OTOH, The Princess Bride was also a seminal book for me, and when I saw the movie the first time, I was devastated. They missed the whole point. I just saw it again, for the first time since it came out, on the big screen, and I was able to sit back and watch it as a fantasy movie, distancing myself from the book. It went okay. As a movie, there are great things and awful things, but it was a fun way to spend a few hours.

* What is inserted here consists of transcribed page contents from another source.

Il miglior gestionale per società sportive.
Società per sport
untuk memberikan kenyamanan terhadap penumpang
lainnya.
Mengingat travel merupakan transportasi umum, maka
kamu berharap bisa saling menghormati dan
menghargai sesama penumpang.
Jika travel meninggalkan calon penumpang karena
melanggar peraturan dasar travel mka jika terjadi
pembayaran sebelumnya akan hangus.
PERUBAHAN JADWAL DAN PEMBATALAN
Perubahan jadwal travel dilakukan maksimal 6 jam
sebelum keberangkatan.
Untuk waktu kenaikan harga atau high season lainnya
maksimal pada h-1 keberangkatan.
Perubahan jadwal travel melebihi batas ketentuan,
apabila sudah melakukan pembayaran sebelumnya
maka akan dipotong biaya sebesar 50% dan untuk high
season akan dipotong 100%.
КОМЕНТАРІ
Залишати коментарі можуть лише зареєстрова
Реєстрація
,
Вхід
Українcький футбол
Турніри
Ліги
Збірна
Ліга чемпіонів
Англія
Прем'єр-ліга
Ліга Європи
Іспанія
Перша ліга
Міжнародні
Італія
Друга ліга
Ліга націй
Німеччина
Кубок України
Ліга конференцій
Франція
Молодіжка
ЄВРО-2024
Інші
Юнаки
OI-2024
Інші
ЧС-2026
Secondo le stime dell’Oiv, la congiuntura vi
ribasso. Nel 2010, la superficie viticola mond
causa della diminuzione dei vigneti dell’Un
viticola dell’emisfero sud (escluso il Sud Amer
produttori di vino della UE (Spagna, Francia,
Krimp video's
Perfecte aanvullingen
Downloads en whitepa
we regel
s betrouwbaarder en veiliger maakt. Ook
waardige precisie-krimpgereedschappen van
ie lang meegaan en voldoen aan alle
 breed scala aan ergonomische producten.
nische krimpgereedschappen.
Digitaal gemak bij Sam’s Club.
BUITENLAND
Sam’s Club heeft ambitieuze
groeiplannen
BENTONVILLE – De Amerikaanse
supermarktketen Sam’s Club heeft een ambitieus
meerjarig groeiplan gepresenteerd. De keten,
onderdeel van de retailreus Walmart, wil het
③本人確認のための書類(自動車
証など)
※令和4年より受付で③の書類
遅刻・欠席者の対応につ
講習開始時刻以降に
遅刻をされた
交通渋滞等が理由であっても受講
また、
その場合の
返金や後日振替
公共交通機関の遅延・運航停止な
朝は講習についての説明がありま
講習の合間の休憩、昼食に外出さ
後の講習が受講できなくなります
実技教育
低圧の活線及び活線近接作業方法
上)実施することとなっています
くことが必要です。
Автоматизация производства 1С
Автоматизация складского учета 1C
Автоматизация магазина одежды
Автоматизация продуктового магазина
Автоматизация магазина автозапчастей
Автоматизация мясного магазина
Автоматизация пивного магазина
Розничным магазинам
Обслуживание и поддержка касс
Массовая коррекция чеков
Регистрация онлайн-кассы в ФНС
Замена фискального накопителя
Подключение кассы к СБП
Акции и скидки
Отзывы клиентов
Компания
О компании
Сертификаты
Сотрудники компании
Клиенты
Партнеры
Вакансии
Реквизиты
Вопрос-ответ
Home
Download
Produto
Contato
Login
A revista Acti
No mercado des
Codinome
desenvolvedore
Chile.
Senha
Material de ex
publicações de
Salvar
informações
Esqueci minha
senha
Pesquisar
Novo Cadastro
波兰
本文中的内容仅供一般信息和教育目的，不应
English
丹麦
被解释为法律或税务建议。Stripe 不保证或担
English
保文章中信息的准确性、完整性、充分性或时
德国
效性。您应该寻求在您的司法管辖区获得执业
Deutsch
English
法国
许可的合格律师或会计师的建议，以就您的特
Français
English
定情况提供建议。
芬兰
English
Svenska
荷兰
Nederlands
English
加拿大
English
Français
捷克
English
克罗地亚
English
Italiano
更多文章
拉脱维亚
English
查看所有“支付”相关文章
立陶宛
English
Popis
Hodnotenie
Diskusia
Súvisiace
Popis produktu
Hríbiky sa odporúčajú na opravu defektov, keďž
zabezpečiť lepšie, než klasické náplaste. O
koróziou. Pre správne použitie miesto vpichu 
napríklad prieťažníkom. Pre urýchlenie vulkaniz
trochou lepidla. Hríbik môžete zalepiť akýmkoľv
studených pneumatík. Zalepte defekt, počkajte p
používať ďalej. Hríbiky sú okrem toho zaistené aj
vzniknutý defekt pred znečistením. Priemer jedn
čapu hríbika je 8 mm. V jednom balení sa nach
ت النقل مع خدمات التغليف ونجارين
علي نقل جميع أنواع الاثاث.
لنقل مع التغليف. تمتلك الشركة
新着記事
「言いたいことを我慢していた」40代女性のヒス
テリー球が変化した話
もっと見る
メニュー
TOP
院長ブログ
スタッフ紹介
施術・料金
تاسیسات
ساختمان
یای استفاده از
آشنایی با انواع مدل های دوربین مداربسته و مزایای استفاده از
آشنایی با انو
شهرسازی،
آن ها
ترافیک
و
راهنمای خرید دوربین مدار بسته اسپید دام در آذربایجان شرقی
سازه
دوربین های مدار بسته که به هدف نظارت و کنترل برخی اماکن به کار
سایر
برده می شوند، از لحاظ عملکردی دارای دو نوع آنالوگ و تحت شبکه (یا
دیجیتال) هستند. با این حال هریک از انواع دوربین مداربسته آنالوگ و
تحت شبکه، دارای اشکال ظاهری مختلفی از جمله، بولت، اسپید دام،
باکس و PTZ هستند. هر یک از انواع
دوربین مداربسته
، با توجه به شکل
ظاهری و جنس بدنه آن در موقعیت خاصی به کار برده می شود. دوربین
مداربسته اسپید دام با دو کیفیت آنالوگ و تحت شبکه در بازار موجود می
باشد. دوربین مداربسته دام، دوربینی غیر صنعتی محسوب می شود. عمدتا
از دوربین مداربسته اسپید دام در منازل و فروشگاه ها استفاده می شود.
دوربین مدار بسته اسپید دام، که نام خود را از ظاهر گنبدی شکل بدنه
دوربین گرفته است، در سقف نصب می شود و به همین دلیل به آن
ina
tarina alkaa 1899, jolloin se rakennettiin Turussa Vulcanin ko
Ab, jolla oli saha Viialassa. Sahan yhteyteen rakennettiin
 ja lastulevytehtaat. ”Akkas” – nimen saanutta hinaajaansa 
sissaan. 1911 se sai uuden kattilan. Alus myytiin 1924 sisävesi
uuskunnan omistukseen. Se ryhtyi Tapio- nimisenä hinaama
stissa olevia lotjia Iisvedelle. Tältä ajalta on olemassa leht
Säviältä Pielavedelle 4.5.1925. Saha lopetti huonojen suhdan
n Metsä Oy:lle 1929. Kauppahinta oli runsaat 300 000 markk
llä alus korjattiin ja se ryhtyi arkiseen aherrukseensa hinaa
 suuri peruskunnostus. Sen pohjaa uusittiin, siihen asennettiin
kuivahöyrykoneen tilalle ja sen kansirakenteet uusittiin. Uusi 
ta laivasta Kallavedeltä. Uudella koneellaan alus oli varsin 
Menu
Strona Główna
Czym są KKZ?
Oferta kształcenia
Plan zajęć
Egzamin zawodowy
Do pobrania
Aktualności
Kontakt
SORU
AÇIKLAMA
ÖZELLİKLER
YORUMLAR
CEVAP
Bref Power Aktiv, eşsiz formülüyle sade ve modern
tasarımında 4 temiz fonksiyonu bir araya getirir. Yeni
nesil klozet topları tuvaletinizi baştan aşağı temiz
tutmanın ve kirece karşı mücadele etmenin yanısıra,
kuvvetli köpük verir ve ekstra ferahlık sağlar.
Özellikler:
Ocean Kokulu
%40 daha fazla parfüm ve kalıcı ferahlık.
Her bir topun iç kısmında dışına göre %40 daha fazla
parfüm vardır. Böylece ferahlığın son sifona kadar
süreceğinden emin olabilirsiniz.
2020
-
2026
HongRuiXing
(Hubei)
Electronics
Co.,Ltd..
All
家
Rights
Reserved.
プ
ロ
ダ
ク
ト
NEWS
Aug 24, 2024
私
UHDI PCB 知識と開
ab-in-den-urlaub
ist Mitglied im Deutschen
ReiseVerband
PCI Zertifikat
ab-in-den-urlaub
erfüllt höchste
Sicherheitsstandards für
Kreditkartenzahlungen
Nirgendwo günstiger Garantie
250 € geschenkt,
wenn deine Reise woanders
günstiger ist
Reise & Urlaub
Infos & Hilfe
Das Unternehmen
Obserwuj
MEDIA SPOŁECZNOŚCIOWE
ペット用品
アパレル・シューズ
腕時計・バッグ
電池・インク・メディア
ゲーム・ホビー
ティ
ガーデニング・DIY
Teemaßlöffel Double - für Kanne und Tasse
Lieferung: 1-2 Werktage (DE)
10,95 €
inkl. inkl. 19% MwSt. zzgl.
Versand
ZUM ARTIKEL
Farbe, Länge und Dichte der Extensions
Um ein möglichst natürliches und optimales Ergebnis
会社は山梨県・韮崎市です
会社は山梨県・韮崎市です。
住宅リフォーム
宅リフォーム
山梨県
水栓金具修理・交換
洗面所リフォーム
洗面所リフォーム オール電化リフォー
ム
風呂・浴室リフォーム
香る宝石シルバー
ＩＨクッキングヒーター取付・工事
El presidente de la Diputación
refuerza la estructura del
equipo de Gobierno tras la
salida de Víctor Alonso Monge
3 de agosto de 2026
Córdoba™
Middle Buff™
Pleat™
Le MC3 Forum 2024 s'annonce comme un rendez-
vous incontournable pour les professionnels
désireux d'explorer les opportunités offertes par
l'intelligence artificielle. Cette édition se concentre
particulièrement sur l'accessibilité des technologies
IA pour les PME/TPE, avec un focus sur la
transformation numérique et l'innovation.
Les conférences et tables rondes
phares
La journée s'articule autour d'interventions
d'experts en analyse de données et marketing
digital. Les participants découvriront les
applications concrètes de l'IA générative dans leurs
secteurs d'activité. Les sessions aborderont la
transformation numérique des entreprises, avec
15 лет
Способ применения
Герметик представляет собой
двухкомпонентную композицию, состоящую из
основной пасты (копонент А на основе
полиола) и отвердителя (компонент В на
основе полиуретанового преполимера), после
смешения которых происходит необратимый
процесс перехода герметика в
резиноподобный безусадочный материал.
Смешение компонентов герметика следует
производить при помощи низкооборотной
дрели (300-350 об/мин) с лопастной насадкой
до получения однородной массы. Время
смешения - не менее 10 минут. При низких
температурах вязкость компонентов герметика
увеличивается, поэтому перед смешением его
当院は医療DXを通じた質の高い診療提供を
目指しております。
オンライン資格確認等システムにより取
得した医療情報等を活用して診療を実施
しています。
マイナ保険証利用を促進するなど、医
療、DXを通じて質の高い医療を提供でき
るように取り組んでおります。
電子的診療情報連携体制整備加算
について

I don't know if I can do that with The Dark is Rising, though... :-(
no subject
Date: Monday, 6 August 2007 07:15 pm (UTC)no subject
Date: Tuesday, 7 August 2007 06:33 am (UTC)Yes, bad movie adaptations are a sort of violation of one's inner imaginative life. I still don't know how Jackson pulled off LotR as successfully as he did. I think the coherence of the film-maker's inner vision has to be great enough to offer a viable alternative to one's personal inner vision, which is absolutely and definitely not the case with DiR (or Dire, for short).
no subject
Date: Tuesday, 7 August 2007 07:42 pm (UTC)Like I said, the book doesn't get harmed by the movie, and we can always chose not to watch the movie if we fear it'll hurt our sense of the book (or, as you so aptly phrased it, if it would violate our inner imaginative life). I'd say this is one of the positive aspects of the Internet--we can be warned that the movie is going to suck rocks and make an informed choice not to see it!
Jackson and crew worshipped the LOTR series, as did several of the actors. They had the commitment and drive to honor the books. And folks seem to be doing well with Harry Potter, although I can't really comment since I haven't read the books since halfway through the second one. (Someday, I swear, I will. Just...not now. [avoids looking at TBR bookcase of more than 100 books...])
Cheers,
Dayle/Rhieinwen
no subject
Date: Tuesday, 7 August 2007 06:56 am (UTC)'Spiderpiiig, bouncing here and there and everywhere...'
Sigh. Did you survive the first teaching day? I hope so!